Mais c’est sans compter sur un ultime rappel que nous réserve le guitariste. Métronomes, horloges et orgues ambiants résonnent: est venue l’heure de Time, imparable classique sur lequel la voix et le jeu de guitare de David Gilmour n’ont pas pris une ride, malgré ce temps, enlevé, disparu, échappé; 46 ans exactement depuis la sortie de ce classique. En grandiose morceau de clôture, le musicien nous réserve un dantesque Confortably Numb, amené par une nuée de lasers. Orphelin de Waters, c’est au clavier de se charger des couplets en écho, pour mieux laisser le chant de Gilmour nous bercer sur les refrains, vague après vague, et laisser éclater sa guitare sur les deux flamboyants solos, qui témoignent encore de la maîtrise du guitariste.
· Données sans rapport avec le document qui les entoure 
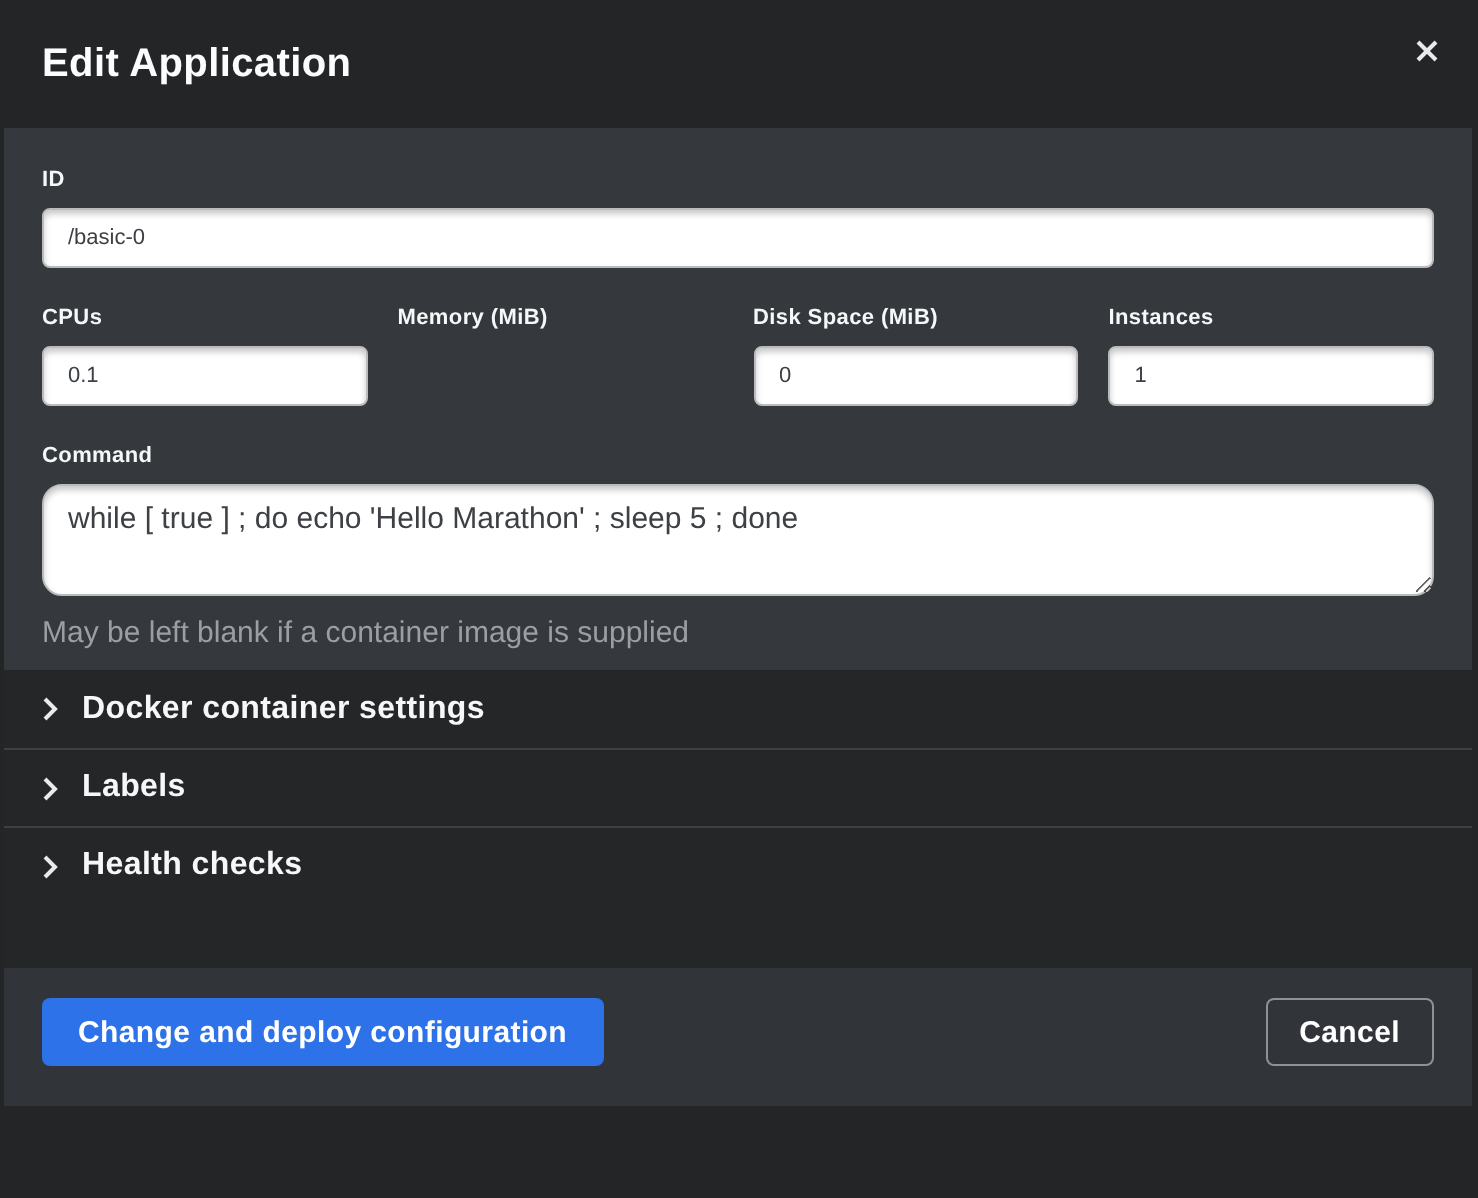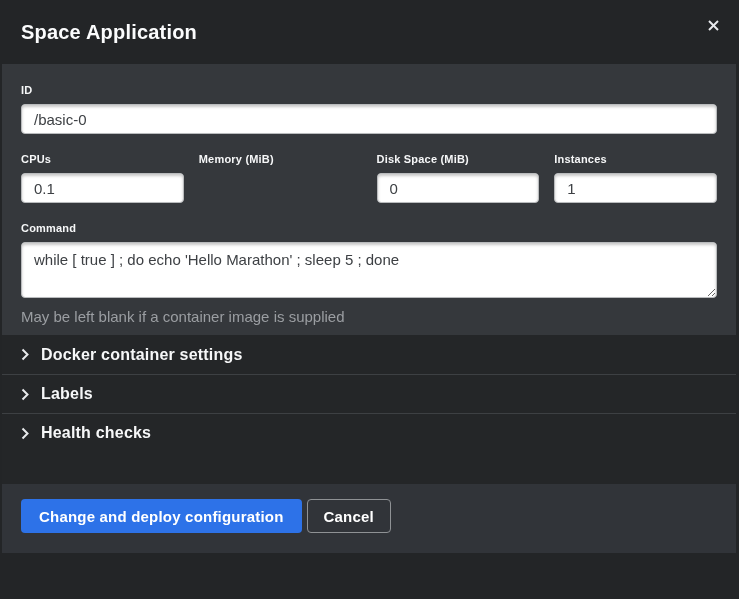--- a/index.html
+++ b/index.html
@@ -46,34 +46,34 @@
   .field-label {
     display: block;
     color: #f6f7f8; font-size: 11px; font-weight: 700;
     margin-bottom: 8px; letter-spacing: .2px;
   }
   .text-input {
     width: 100%; height: 30px;
     background: #fff;
     border: 1px solid #b9bbbd; border-radius: 4px;
     box-shadow: inset 0 2px 3px rgba(0,0,0,.22);
-    color: #3d4044; font-size: 15px;
+    color: #3d4044; font-size: 11px;
     font-family: "Liberation Sans", "DejaVu Sans", sans-serif;
     padding: 0 12px; outline: none;
   }
   .form-row {
     display: grid;
     grid-template-columns: repeat(4, 1fr);
     column-gap: 15px;
     margin-bottom: 19px;
   }
   .command-textarea {
     width: 100%; height: 56px;
     background: #fff;
-    border: 1px solid #b9bbbd; border-radius: 4px;
+    border: 1px solid #b9bbbd; border-radius: 10px;
     box-shadow: inset 0 2px 3px rgba(0,0,0,.22);
     color: #3d4044; font-size: 15px;
     font-family: "Liberation Sans", "DejaVu Sans", sans-serif;
     padding: 8px 12px; outline: none;
     resize: both; display: block;
   }
   .help-text {
     color: #9b9ea2; font-size: 15px;
     margin-top: 10px;
   }
@@ -97,20 +97,21 @@
   .section-label {
     color: #f6f7f8; font-size: 16px; font-weight: 700;
     letter-spacing: .2px;
   }
   
   .modal-footer {
     height: 69px; flex: none;
     background: #313439;
     display: flex; align-items: flex-start;
     padding: 15px 19px 4px 19px;
+    justify-content: space-between;
   }
   .btn {
     height: 34px; border-radius: 4px;
     font-size: 15px; font-weight: 700;
     font-family: "Liberation Sans", "DejaVu Sans", sans-serif;
     cursor: pointer; letter-spacing: .2px;
   }
   .btn-primary {
     background: #2d72e8; color: #fff;
     border: none; padding: 0 18px;
@@ -120,21 +121,21 @@
     border: 1px solid #8f9295; padding: 0 16px;
     margin-left: 5px;
   }
 </style>
 </head>
 <body>
 
 <div class="modal">
 
   <div class="modal-header">
-    <h1 class="modal-title">Space Application</h1>
+    <h1 class="modal-title">Edit Application</h1>
     <button class="close-btn" aria-label="Close">
       <svg width="11" height="11" viewBox="0 0 11 11">
         <line x1="1" y1="1" x2="10" y2="10" stroke="#e8eaec" stroke-width="2"></line>
         <line x1="10" y1="1" x2="1" y2="10" stroke="#e8eaec" stroke-width="2"></line>
       </svg>
     </button>
   </div>
 
   <div class="form-area">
La mélodie est superbe, intemporelle, le solo de clôture fait écho en chacun, susceptible de tirer des larmes aux plus renfermés. C’est au terme de ce solo d’anthologie que Gilmour nous remercie une ultime fois, modeste, humble, et quitte la scène.

C’est au tour du public, fourbu, de quitter l’esplanade, au terme d’un parcours du combattant, qui demandera ensuite une heure d’attente pour prétendre pouvoir sortir du parking. Mais tous ces détails techniques n’ont que peu de considération face au spectacle qui s’est déroulé devant nos yeux: si certains peuvent reprocher un concert trop peu participatif et peu grandiose par rapport à ce que le Floyd avait pu fournir, notamment sur la tournée Pulse, reste que David Gilmour a ressuscité en l’espace d’une soirée l’âme d’un groupe et d’une période musicale jusque-là enterrée, et a su faire vibrer le corde sensible en chacun de nous avec des solos éblouissants, resplendissants. Gageons que le château de Chantilly en tremble encore.